Reeds Benjamin van Tudela bezocht B. De eerste opgravingen deed Cl. James Rich (1811—’17); daarna kwam Layard in 1850 en de groote Fransche expeditie zie Oppert— Fresnel—Thomas (1851—’64), maar vooral de Deutsche Oriënt Ges. onder leiding van Koldewey e.a. (1899—1817), die helaas haar resultaten nog slechts gedeeltelijk heeft bekend gemaakt. Haar methode was hier, evenals in Assoer (stad) niet bijzonder gelukkig. Behalve uit de opgegraven gebouwen enz. (zie onder) is de geschiedenis en topographie van B. ons bekend uit een aantal in B. zelf en elders gevonden documenten, waaronder ook een stadsbeschrijving uit de bibliotheek van Assoerbanipal en twee gedeeltelijke plattegronden van de stad uit de 7e eeuw v. Chr.
B. is waarsch. als Soemerische stad onder den naam KADINGIR (zie boven) gesticht; volgens anderen is Babilu van het begin af een Semietische (Akkadische) stad. De oudste inschriftelijke vermelding van B. dateert uit ca. 2700 v. Chr. Sargon I heeft haar een eerste(?) maal verwoest. Met de stichting van het rijk van B. (= zie Babylonië) door de dynastie der Amorheeën (ca. 2500 v. Chr.), wordt B. hoofdstad. De heerschappij der Kosseeën (ca. 1750 v. Chr.) begint met de verovering van B. en de wegvoering van den god Mardoek, die eerst vele jaren later werd teruggebracht.
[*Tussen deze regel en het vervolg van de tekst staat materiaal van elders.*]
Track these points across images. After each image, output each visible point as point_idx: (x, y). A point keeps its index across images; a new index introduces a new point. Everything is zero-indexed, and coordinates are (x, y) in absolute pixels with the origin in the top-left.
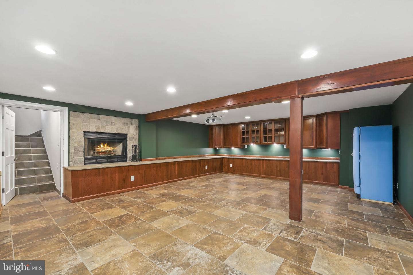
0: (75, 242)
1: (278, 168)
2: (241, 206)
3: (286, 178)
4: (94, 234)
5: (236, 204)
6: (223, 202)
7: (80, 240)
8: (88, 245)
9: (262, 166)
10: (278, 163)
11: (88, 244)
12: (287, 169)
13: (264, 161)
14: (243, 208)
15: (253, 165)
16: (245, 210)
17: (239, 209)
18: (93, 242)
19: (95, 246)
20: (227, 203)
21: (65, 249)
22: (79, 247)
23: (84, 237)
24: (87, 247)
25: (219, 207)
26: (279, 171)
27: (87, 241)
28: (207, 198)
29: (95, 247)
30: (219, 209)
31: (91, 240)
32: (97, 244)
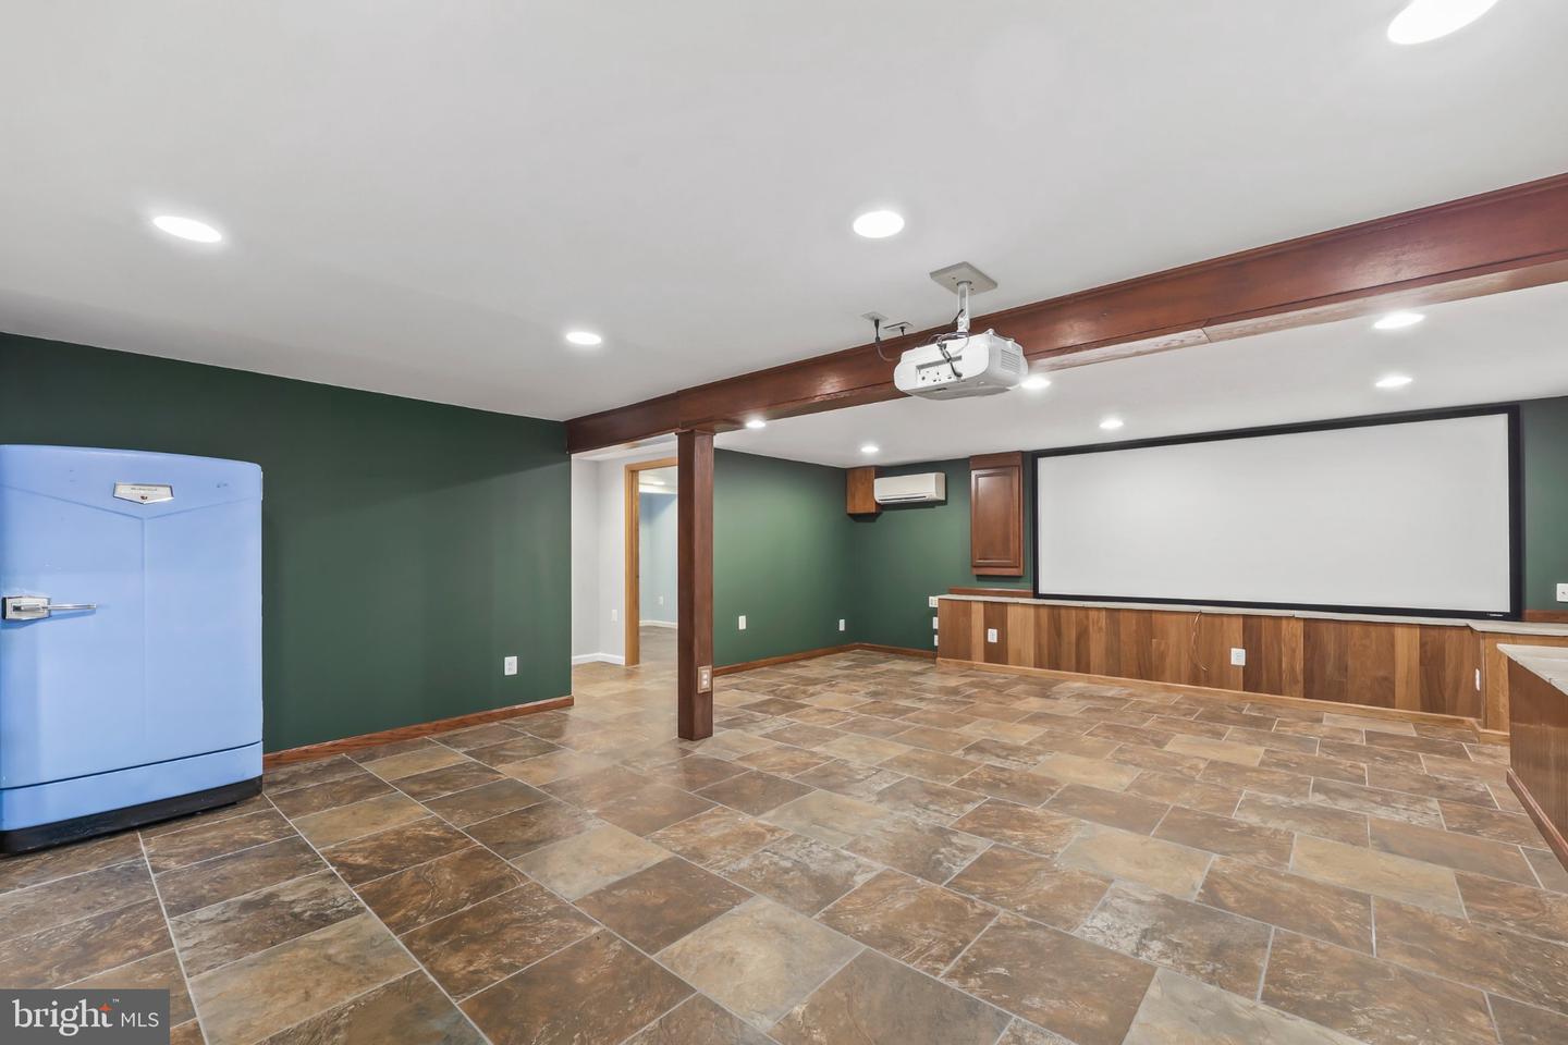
2: (817, 769)
5: (836, 773)
6: (886, 785)
14: (815, 760)
16: (813, 754)
17: (828, 758)
20: (867, 778)
25: (896, 764)
28: (970, 808)
30: (897, 759)
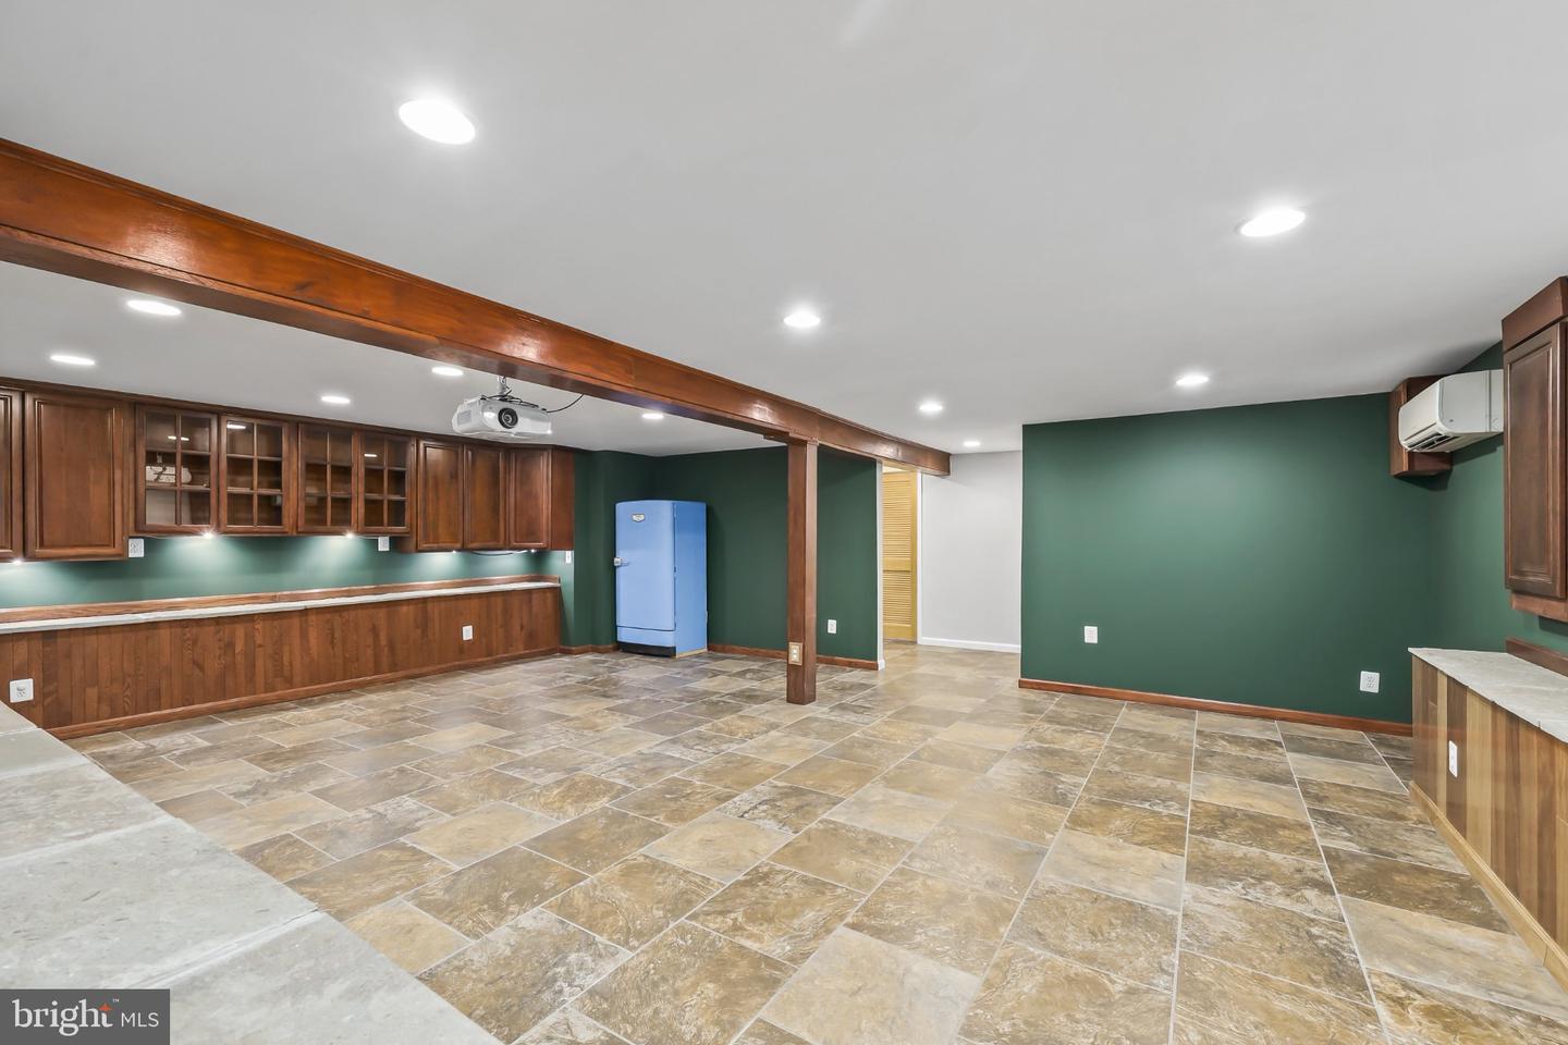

De ontvoering van het Mardoekbeeld naar Assoer rond 1250 v. Chr., en naar Elam rond 1170 v. Chr., beteekenen voor B. perioden van politieke inzinking.
Ongeveer 1100 v. Chr. verwoestte Tiglatpileser I de stad. Van toen af was B. met korte tusschenpoozen afhankelijk van de Assyr. koningen, die er vazallen aanstelden of zelf den troon bestegen. In 689 v. Chr. volgde de volslagen verwoesting der stad door Senacherib. Assarhaddon herbouwde haar en Assoerbanipal voerde Mardoek nogmaals naar zijn stad terug. De belegering en inname van 652—’48 v. Chr. door denzelfden koning brachten nieuwe verwoesting. In 626 v. Chr. stichtte Nabopolassar de laatste Bab. dynastie, die B. weer van Assoer onafhankelijk maakte.
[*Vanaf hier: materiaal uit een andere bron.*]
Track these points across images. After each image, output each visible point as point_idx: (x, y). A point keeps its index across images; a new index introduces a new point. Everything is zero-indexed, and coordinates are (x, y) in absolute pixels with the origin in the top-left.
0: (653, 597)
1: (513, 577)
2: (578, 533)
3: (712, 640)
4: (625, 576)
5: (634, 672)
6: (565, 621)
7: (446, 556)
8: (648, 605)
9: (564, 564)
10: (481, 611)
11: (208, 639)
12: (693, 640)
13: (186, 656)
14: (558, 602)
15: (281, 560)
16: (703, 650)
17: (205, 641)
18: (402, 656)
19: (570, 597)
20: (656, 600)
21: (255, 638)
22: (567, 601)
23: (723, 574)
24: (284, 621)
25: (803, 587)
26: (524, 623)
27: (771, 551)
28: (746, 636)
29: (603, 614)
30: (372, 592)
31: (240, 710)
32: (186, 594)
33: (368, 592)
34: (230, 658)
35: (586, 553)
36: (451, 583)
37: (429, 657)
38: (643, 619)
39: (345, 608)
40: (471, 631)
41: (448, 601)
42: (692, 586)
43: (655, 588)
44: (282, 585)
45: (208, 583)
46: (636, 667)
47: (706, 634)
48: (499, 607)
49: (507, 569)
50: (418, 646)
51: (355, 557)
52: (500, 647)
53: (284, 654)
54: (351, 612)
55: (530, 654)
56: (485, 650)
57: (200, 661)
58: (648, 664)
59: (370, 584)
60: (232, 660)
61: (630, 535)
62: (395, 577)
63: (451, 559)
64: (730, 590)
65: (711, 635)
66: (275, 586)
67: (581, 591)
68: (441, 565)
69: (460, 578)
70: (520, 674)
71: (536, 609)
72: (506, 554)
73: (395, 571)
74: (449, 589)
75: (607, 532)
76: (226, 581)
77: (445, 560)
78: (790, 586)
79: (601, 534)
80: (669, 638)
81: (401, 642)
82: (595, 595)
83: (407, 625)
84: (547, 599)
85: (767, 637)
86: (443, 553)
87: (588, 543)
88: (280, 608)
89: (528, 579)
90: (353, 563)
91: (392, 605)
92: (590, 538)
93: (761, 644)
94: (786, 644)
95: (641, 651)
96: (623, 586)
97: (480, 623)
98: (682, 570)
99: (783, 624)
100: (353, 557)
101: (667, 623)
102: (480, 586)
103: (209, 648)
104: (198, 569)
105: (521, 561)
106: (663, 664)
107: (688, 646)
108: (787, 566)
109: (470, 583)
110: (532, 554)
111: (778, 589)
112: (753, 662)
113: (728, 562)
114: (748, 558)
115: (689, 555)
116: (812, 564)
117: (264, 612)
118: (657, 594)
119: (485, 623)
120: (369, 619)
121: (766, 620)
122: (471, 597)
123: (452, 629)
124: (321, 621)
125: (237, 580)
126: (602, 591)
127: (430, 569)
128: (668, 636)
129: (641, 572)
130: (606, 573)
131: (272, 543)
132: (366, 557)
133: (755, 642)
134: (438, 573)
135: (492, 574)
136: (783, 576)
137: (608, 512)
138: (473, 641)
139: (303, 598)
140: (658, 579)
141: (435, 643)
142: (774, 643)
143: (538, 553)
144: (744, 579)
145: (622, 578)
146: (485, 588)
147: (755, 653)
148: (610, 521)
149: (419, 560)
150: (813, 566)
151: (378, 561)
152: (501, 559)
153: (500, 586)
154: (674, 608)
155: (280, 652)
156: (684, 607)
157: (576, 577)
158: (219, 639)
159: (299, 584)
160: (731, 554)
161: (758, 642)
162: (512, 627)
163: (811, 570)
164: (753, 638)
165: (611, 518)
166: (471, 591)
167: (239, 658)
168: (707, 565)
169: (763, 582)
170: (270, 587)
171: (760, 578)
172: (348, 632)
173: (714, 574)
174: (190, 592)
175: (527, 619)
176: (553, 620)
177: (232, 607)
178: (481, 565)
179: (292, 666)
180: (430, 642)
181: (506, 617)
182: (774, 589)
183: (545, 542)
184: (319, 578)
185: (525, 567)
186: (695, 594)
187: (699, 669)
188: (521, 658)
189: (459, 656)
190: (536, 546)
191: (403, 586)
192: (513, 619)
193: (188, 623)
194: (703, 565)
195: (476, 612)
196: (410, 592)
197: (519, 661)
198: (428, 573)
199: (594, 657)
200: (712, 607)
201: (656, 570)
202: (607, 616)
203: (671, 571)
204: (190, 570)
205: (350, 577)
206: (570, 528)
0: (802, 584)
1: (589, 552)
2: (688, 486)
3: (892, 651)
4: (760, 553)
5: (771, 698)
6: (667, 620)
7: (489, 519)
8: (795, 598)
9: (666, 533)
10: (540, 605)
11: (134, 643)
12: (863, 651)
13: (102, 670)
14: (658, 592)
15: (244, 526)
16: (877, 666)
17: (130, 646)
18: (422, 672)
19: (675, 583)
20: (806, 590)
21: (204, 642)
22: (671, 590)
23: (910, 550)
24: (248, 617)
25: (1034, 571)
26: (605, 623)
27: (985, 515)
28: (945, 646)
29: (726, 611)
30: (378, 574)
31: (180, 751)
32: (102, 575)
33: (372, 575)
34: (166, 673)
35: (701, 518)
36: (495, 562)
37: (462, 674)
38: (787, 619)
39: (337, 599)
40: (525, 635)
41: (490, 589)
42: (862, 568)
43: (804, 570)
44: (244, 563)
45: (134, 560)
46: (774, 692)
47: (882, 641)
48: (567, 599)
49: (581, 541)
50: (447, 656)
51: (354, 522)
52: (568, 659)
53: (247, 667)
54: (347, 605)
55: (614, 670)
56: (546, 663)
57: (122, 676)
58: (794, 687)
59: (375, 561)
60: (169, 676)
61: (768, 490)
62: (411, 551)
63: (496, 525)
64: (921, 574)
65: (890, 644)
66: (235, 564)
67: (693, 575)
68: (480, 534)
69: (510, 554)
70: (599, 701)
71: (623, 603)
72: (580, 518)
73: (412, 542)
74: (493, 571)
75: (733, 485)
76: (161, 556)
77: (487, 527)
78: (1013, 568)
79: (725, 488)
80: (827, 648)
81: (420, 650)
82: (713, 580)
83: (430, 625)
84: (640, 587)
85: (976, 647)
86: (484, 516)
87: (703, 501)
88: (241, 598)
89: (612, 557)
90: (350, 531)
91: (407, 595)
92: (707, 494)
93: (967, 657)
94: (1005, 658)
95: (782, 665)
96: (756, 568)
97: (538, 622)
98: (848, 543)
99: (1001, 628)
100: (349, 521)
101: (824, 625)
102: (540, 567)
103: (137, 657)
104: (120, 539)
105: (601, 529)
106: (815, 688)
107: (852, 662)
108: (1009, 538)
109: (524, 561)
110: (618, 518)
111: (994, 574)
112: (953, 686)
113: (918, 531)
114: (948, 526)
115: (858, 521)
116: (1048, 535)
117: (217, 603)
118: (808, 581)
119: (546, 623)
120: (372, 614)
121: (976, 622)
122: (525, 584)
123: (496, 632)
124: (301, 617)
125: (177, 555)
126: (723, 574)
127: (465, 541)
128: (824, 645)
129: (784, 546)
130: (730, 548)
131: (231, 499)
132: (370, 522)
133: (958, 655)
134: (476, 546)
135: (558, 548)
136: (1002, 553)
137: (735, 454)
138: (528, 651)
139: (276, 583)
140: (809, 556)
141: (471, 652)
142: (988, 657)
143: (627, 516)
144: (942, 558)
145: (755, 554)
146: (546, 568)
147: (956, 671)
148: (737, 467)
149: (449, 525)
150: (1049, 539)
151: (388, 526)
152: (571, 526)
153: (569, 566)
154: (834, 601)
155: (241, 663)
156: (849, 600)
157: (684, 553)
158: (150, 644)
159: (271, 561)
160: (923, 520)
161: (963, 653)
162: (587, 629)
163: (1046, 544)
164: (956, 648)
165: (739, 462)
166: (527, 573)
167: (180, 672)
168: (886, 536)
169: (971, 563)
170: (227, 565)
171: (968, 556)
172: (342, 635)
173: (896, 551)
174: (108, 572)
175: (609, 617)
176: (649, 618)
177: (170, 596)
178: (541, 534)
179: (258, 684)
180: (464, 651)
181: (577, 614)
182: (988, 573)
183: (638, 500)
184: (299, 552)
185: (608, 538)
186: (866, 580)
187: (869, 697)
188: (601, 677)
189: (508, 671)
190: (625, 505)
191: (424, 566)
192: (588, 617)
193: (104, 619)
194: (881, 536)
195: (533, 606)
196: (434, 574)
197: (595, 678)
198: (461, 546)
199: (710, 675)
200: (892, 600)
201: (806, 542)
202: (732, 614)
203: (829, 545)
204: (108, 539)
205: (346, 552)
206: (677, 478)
Uit dit ,,Nieuw-Bab. rijk” (zie Babylonië) dateeren de meeste der in B. opgegraven bouwwerken. In 539 v. Chr. viel B. in handen van Cyrus den Grooten, die zich o.a. koning van B. noemde, evenals zijn opvolgers op den Perzischen troon, Darius I en Cambyses. B. bleef echter in den geheelen Perz. tijd de belangrijke hoofdstad van een rijke provincie. Verschillende pogingen tot herstel van de onafhankelijkheid hadden evenwel tot gevolg, dat Xerxes (ca. 478. v. Chr.) de vestingen der stad, slechtte, waarna haar aanzien sterk daalde (vgi. de profetie van Is. 13 vlg. en 47 en van Jer. 50 vlg.). Met Alexander den Grooten, die de oude stad tot het centrum van zijn wereldrijk wilde maken, scheen een nieuw tijdperk van glorie voor B. aan te breken, doch de dood van den jongen veroveraar verijdelde zijn plan. Toen Seleucus I een nieuwe hoofdstad bouwde aan den Tigris en een deel van B. ’s bevolking daarheen overbracht, was B. voorgoed een provinciestad geworden. De Rom. keizer Trajanus doortrok de streek op zijn veldtocht tegen de Parthen, doch zag van B. nog slechts de puinhoopen.
L i t. : R. Koldewey, Die Tempel von B. und Borsippa (Berlijn 1911); id., Das wieder entstehende B. (Leipzig 41925) ; id., Die Königsburge von B. (I Wetzel, Leipzig 1931, II 1932) ; F. Wetzel, Die Stadtmauern von B. (Leipzig 1931); E. Unger, B., die heil. Stadt, nach der Beschreibung der Babylonier (Berlijn 1931). Zie ook lit. onder Babylonië en Assyriologie. Simons.